Register the webhook with Meta

  1. In your Meta app dashboard, go to WhatsApp → Configuration.
  2. Under Webhook, click Edit.
  3. Set the Callback URL to:
    https://your-crm.example.com/api/whatsapp/webhook
    
  4. Set the Verify Token to any string you choose (e.g. a long random token). You will paste this same value into Wacrm in the next step.
  5. Click Verify and Save. Meta sends a GET request to your webhook URL with hub.mode=subscribe, hub.challenge, and hub.verify_token. Wacrm automatically responds with the challenge value if the verify token matches — no extra configuration needed.
  6. After verification succeeds, click Manage next to the webhook subscription and enable the messages field. This subscribes your app to inbound messages, delivery receipts, and read receipts.
Wacrm handles the GET verification challenge automatically. It queries the whatsapp_config table for a matching verify token (stored encrypted), decrypts it, and returns the challenge string as plain text — exactly as Meta’s spec requires. You do not need to write any verification code.
6

Configure WhatsApp credentials in Wacrm

With your app deployed and the webhook registered:
  1. Open your Wacrm dashboard and navigate to Settings → WhatsApp.
  2. Paste your Permanent Access Token, Phone Number ID, WhatsApp Business Account ID, and the Verify Token you chose in the previous step.
  3. Click Save.
Wacrm encrypts the access token and verify token using AES-256-GCM before writing them to the database — the raw token values are never stored in plaintext. The encryption key is derived from ENCRYPTION_KEY in your environment.Once saved, send a WhatsApp message to your registered number. It should appear in the Wacrm inbox within a few seconds.

Webhook security

Every inbound POST to /api/whatsapp/webhook is authenticated via the X-Hub-Signature-256 header. Meta signs the raw request body with your META_APP_SECRET using HMAC-SHA256. Wacrm verifies this signature before processing any payload — requests with a missing or invalid signature are rejected with a 401 response. This prevents spoofed webhook deliveries from injecting fake messages into your inbox.
The webhook endpoint must be reachable at a public HTTPS URL. http://localhost:3000 will not work — Meta requires HTTPS and cannot reach your local machine.For local development, use a tunnel tool such as:
  • ngrok: ngrok http 3000 gives you a temporary https://*.ngrok-free.app URL
  • Cloudflare Tunnel: cloudflare tunnel --url http://localhost:3000
For production, deploy to Hostinger, Vercel, or any host that provides automatic HTTPS — the webhook URL becomes your production domain.
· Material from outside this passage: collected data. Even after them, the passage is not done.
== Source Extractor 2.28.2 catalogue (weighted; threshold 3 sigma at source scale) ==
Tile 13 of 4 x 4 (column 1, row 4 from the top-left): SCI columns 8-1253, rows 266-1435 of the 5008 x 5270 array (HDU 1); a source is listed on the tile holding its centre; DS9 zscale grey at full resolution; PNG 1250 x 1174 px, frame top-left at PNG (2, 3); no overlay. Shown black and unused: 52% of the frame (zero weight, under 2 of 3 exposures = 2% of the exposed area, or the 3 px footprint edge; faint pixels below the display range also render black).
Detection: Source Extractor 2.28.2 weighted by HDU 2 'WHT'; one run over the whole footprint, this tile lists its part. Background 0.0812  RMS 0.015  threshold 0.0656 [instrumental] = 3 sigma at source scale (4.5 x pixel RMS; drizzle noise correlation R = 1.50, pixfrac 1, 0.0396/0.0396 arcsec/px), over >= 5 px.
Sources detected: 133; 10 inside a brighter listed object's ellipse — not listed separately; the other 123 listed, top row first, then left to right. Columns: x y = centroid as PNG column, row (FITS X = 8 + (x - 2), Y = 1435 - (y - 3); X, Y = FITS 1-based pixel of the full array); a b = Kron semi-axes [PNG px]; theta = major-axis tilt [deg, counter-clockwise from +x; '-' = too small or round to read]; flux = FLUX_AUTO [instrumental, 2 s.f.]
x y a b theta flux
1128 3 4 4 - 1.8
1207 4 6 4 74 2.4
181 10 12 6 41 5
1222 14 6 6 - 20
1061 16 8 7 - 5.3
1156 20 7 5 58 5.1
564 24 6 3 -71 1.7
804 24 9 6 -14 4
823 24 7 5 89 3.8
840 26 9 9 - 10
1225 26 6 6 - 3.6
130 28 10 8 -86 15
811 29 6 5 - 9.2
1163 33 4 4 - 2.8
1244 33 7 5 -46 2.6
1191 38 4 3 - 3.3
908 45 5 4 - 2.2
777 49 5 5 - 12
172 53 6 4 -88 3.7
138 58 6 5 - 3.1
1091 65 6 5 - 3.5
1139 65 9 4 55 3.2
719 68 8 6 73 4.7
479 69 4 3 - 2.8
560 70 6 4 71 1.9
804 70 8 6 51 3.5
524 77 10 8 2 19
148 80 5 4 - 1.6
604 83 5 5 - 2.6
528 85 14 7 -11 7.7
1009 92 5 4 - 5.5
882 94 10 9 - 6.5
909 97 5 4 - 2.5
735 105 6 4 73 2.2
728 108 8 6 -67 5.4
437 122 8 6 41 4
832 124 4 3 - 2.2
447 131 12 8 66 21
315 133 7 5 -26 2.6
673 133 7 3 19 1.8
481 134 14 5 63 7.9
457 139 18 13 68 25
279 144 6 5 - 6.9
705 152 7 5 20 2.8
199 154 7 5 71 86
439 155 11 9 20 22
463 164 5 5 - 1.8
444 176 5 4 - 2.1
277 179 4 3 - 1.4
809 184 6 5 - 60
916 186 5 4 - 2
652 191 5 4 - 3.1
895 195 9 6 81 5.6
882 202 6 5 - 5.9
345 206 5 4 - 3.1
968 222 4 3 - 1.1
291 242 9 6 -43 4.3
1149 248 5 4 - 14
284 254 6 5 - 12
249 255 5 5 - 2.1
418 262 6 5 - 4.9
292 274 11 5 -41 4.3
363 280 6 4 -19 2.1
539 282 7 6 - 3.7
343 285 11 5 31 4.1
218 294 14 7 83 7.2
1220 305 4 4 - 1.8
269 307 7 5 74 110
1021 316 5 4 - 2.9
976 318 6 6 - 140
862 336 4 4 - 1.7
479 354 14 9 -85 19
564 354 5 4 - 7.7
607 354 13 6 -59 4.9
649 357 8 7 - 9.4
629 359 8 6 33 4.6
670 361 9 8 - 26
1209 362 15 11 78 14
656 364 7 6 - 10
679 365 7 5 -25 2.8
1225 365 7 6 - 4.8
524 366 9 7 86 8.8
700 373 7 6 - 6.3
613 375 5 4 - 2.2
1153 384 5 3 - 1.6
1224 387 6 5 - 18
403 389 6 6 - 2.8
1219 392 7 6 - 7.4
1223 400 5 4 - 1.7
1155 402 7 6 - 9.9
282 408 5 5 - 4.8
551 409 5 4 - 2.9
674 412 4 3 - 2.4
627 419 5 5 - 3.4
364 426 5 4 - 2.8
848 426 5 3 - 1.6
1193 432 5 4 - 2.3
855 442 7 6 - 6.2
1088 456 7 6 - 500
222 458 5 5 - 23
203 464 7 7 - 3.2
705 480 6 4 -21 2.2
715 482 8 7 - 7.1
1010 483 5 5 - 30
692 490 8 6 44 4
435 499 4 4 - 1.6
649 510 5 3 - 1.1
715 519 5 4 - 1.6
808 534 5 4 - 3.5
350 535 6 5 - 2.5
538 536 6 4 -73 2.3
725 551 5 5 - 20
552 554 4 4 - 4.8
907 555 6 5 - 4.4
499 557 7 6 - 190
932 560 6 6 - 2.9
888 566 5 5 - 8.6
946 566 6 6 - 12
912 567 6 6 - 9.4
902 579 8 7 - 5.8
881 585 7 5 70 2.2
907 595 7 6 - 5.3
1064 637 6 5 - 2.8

Dry-run mode for templates

When developing locally or running in CI, you can skip the actual Meta API call when submitting message templates by setting:
WHATSAPP_TEMPLATES_DRY_RUN=true
With this flag enabled, POST /api/whatsapp/templates/submit stores the template row in the database with a synthetic dry-run-<uuid> as the meta_template_id instead of calling the Meta API. This lets you exercise the full template creation UI and test downstream flows without a real WhatsApp Business Account. Leave this unset (or set to false) in production.